• _Problem to work on_
Each entry below must be written out exactly, with pictures left out.

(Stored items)
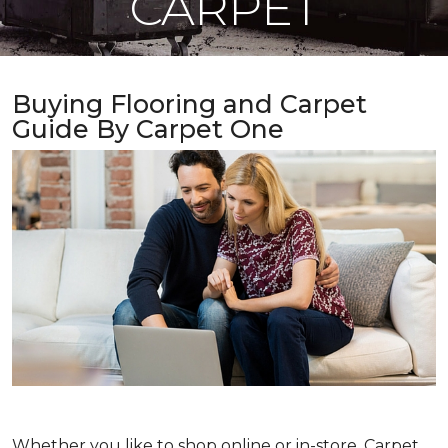
CARPET
Buying Flooring and Carpet
Guide By Carpet One
Whether you like to shop online or in-store, Carpet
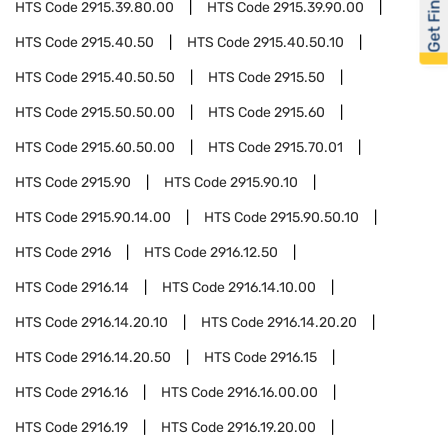
Get Financed
HTS Code
2915.39.80.00
HTS Code
2915.39.90.00
HTS Code
2915.40.50
HTS Code
2915.40.50.10
HTS Code
2915.40.50.50
HTS Code
2915.50
HTS Code
2915.50.50.00
HTS Code
2915.60
HTS Code
2915.60.50.00
HTS Code
2915.70.01
HTS Code
2915.90
HTS Code
2915.90.10
HTS Code
2915.90.14.00
HTS Code
2915.90.50.10
HTS Code
2916
HTS Code
2916.12.50
HTS Code
2916.14
HTS Code
2916.14.10.00
HTS Code
2916.14.20.10
HTS Code
2916.14.20.20
HTS Code
2916.14.20.50
HTS Code
2916.15
HTS Code
2916.16
HTS Code
2916.16.00.00
HTS Code
2916.19
HTS Code
2916.19.20.00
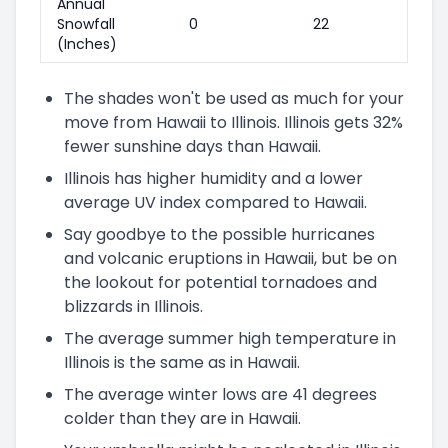
Annual
Snowfall
0
22
(Inches)
The shades won't be used as much for your
move from Hawaii to Illinois. Illinois gets 32%
fewer sunshine days than Hawaii.
Illinois has higher humidity and a lower
average UV index compared to Hawaii.
Say goodbye to the possible hurricanes
and volcanic eruptions in Hawaii, but be on
the lookout for potential tornadoes and
blizzards in Illinois.
The average summer high temperature in
Illinois is the same as in Hawaii.
The average winter lows are 41 degrees
colder than they are in Hawaii.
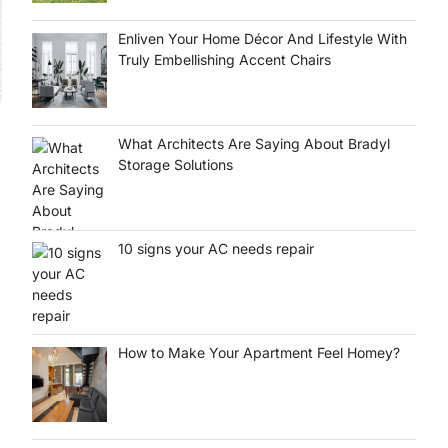
Enliven Your Home Décor And Lifestyle With
Truly Embellishing Accent Chairs
What Architects Are Saying About Bradyl
Storage Solutions
10 signs your AC needs repair
How to Make Your Apartment Feel Homey?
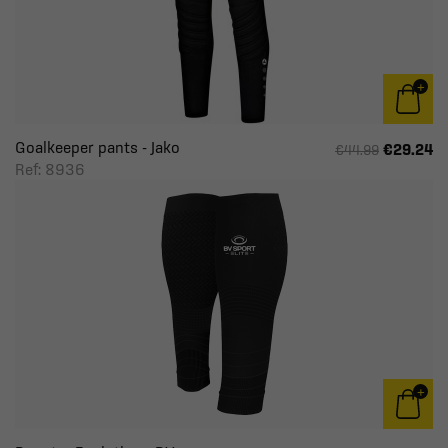
Goalkeeper pants - Jako
€29.24
€44.99
Ref: 8936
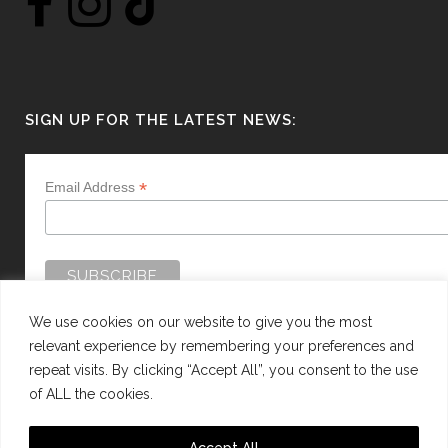
SIGN UP FOR THE LATEST NEWS:
*
Email Address
We use cookies on our website to give you the most
relevant experience by remembering your preferences and
repeat visits. By clicking “Accept All”, you consent to the use
of ALL the cookies.
WEBSITE BY:
WEB DESIGN GUERNSEY
Accept All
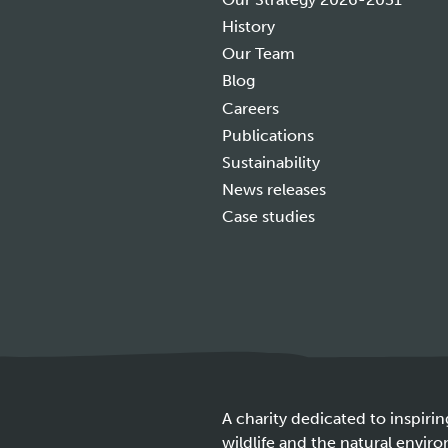
History
Our Team
Blog
Careers
Publications
Sustainability
News releases
Case studies
A charity dedicated to inspirin
wildlife and the natural envir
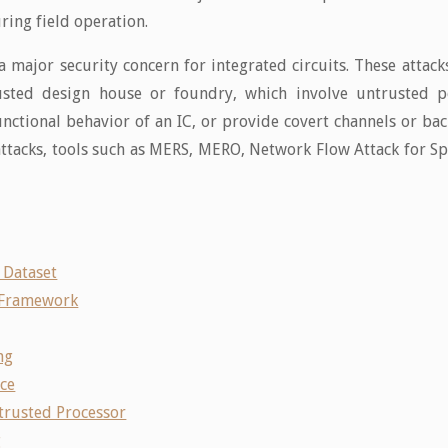
uring field operation.
major security concern for integrated circuits. These attacks
usted design house or foundry, which involve untrusted p
unctional behavior of an IC, or provide covert channels or b
attacks, tools such as MERS, MERO, Network Flow Attack for 
 Dataset
 Framework
ng
nce
trusted Processor
g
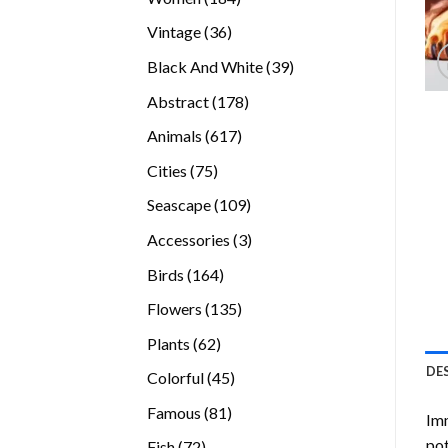
products
36
Vintage
36
products
39
Black And White
39
products
178
Abstract
178
products
617
Animals
617
products
75
Cities
75
products
109
Seascape
109
products
3
Accessories
3
products
164
Birds
164
products
135
Flowers
135
products
62
Plants
62
products
DE
45
Colorful
45
products
81
Famous
81
Imm
products
pot
72
Fish
72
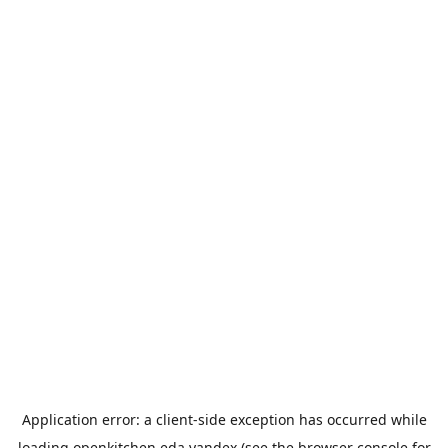
Application error: a
client
-side exception has occurred while
loading
openkitchen.eda.yandex
(see the
browser console
for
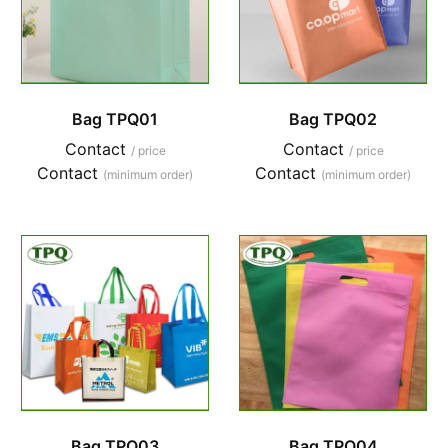
Bag TPQ01
Bag TPQ02
Contact
Contact
/ price
/ price
Contact
Contact
(minimum order)
(minimum order)
Bag TPQ03
Bag TPQ04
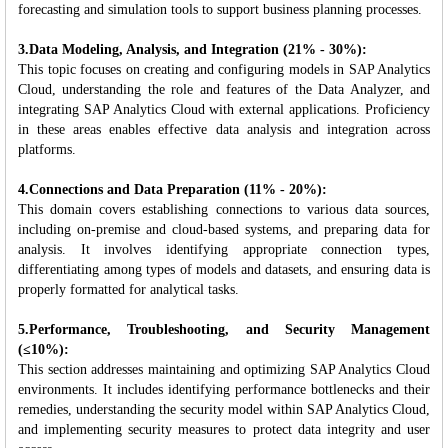
forecasting and simulation tools to support business planning processes.
3.Data Modeling, Analysis, and Integration (21% - 30%):
This topic focuses on creating and configuring models in SAP Analytics
Cloud, understanding the role and features of the Data Analyzer, and
integrating SAP Analytics Cloud with external applications. Proficiency
in these areas enables effective data analysis and integration across
platforms.
4.Connections and Data Preparation (11% - 20%):
This domain covers establishing connections to various data sources,
including on-premise and cloud-based systems, and preparing data for
analysis. It involves identifying appropriate connection types,
differentiating among types of models and datasets, and ensuring data is
properly formatted for analytical tasks.
5.Performance, Troubleshooting, and Security Management
(≤10%):
This section addresses maintaining and optimizing SAP Analytics Cloud
environments. It includes identifying performance bottlenecks and their
remedies, understanding the security model within SAP Analytics Cloud,
and implementing security measures to protect data integrity and user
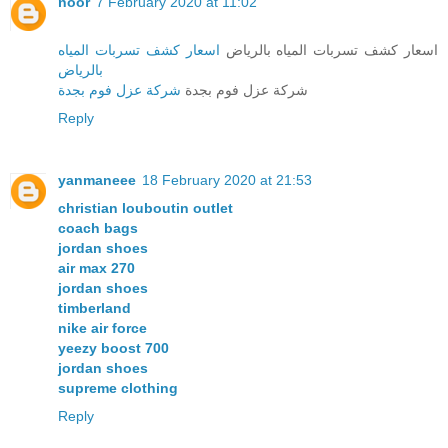
noor
7 February 2020 at 11:02
اسعار كشف تسربات المياه
اسعار كشف تسربات المياه بالرياض
بالرياض
شركة عزل فوم بجدة
شركة عزل فوم بجدة
Reply
yanmaneee
18 February 2020 at 21:53
christian louboutin outlet
coach bags
jordan shoes
air max 270
jordan shoes
timberland
nike air force
yeezy boost 700
jordan shoes
supreme clothing
Reply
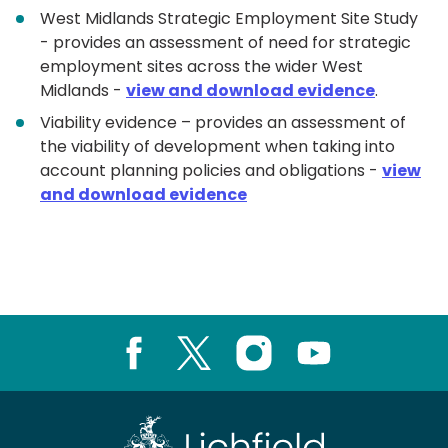
West Midlands Strategic Employment Site Study
- provides an assessment of need for strategic
employment sites across the wider West
Midlands -
view and download evidence
.
Viability evidence – provides an assessment of
the viability of development when taking into
account planning policies and obligations -
view
and download evidence
Facebook
X
Instagram
Youtube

• _Answer area_
CARPET
Buying Flooring and Carpet
Guide By Carpet One
Whether you like to shop online or in-store, Carpet
Get Financed
HTS Code
2915.39.80.00
HTS Code
2915.39.90.00
HTS Code
2915.40.50
HTS Code
2915.40.50.10
HTS Code
2915.40.50.50
HTS Code
2915.50
HTS Code
2915.50.50.00
HTS Code
2915.60
HTS Code
2915.60.50.00
HTS Code
2915.70.01
HTS Code
2915.90
HTS Code
2915.90.10
HTS Code
2915.90.14.00
HTS Code
2915.90.50.10
HTS Code
2916
HTS Code
2916.12.50
HTS Code
2916.14
HTS Code
2916.14.10.00
HTS Code
2916.14.20.10
HTS Code
2916.14.20.20
HTS Code
2916.14.20.50
HTS Code
2916.15
HTS Code
2916.16
HTS Code
2916.16.00.00
HTS Code
2916.19
HTS Code
2916.19.20.00
Annual
Snowfall
0
22
(Inches)
The shades won't be used as much for your
move from Hawaii to Illinois. Illinois gets 32%
fewer sunshine days than Hawaii.
Illinois has higher humidity and a lower
average UV index compared to Hawaii.
Say goodbye to the possible hurricanes
and volcanic eruptions in Hawaii, but be on
the lookout for potential tornadoes and
blizzards in Illinois.
The average summer high temperature in
Illinois is the same as in Hawaii.
The average winter lows are 41 degrees
colder than they are in Hawaii.
Enliven Your Home Décor And Lifestyle With
Truly Embellishing Accent Chairs
What Architects Are Saying About Bradyl
Storage Solutions
10 signs your AC needs repair
How to Make Your Apartment Feel Homey?
Goalkeeper pants - Jako
€29.24
€44.99
Ref: 8936
SIGN UP FOR THE LATEST NEWS:
*
Email Address
We use cookies on our website to give you the most
relevant experience by remembering your preferences and
repeat visits. By clicking “Accept All”, you consent to the use
of ALL the cookies.
WEBSITE BY:
WEB DESIGN GUERNSEY
Accept All
History
Our Team
Blog
Careers
Publications
Sustainability
News releases
Case studies
A charity dedicated to inspirin
wildlife and the natural envir
uring field operation.
major security concern for integrated circuits. These attacks
usted design house or foundry, which involve untrusted p
unctional behavior of an IC, or provide covert channels or b
attacks, tools such as MERS, MERO, Network Flow Attack for 
 Dataset
 Framework
ng
nce
trusted Processor
g
products
36
Vintage
36
products
39
Black And White
39
products
178
Abstract
178
products
617
Animals
617
products
75
Cities
75
products
109
Seascape
109
products
3
Accessories
3
products
164
Birds
164
products
135
Flowers
135
products
62
Plants
62
products
DE
45
Colorful
45
products
81
Famous
81
Imm
products
pot
72
Fish
72
Application error: a
client
-side exception has occurred while
loading
openkitchen.eda.yandex
(see the
browser console
for
Bag TPQ01
Bag TPQ02
Contact
Contact
/ price
/ price
Contact
Contact
(minimum order)
(minimum order)
Bag TPQ03
Bag TPQ04
forecasting and simulation tools to support business planning processes.
3.Data Modeling, Analysis, and Integration (21% - 30%):
This topic focuses on creating and configuring models in SAP Analytics
Cloud, understanding the role and features of the Data Analyzer, and
integrating SAP Analytics Cloud with external applications. Proficiency
in these areas enables effective data analysis and integration across
platforms.
4.Connections and Data Preparation (11% - 20%):
This domain covers establishing connections to various data sources,
including on-premise and cloud-based systems, and preparing data for
analysis. It involves identifying appropriate connection types,
differentiating among types of models and datasets, and ensuring data is
properly formatted for analytical tasks.
5.Performance, Troubleshooting, and Security Management
(≤10%):
This section addresses maintaining and optimizing SAP Analytics Cloud
environments. It includes identifying performance bottlenecks and their
remedies, understanding the security model within SAP Analytics Cloud,
and implementing security measures to protect data integrity and user
noor
7 February 2020 at 11:02
اسعار كشف تسربات المياه
اسعار كشف تسربات المياه بالرياض
بالرياض
شركة عزل فوم بجدة
شركة عزل فوم بجدة
Reply
yanmaneee
18 February 2020 at 21:53
christian louboutin outlet
coach bags
jordan shoes
air max 270
jordan shoes
timberland
nike air force
yeezy boost 700
jordan shoes
supreme clothing
Reply
West Midlands Strategic Employment Site Study
- provides an assessment of need for strategic
employment sites across the wider West
Midlands -
view and download evidence
.
Viability evidence – provides an assessment of
the viability of development when taking into
account planning policies and obligations -
view
and download evidence
Facebook
X
Instagram
Youtube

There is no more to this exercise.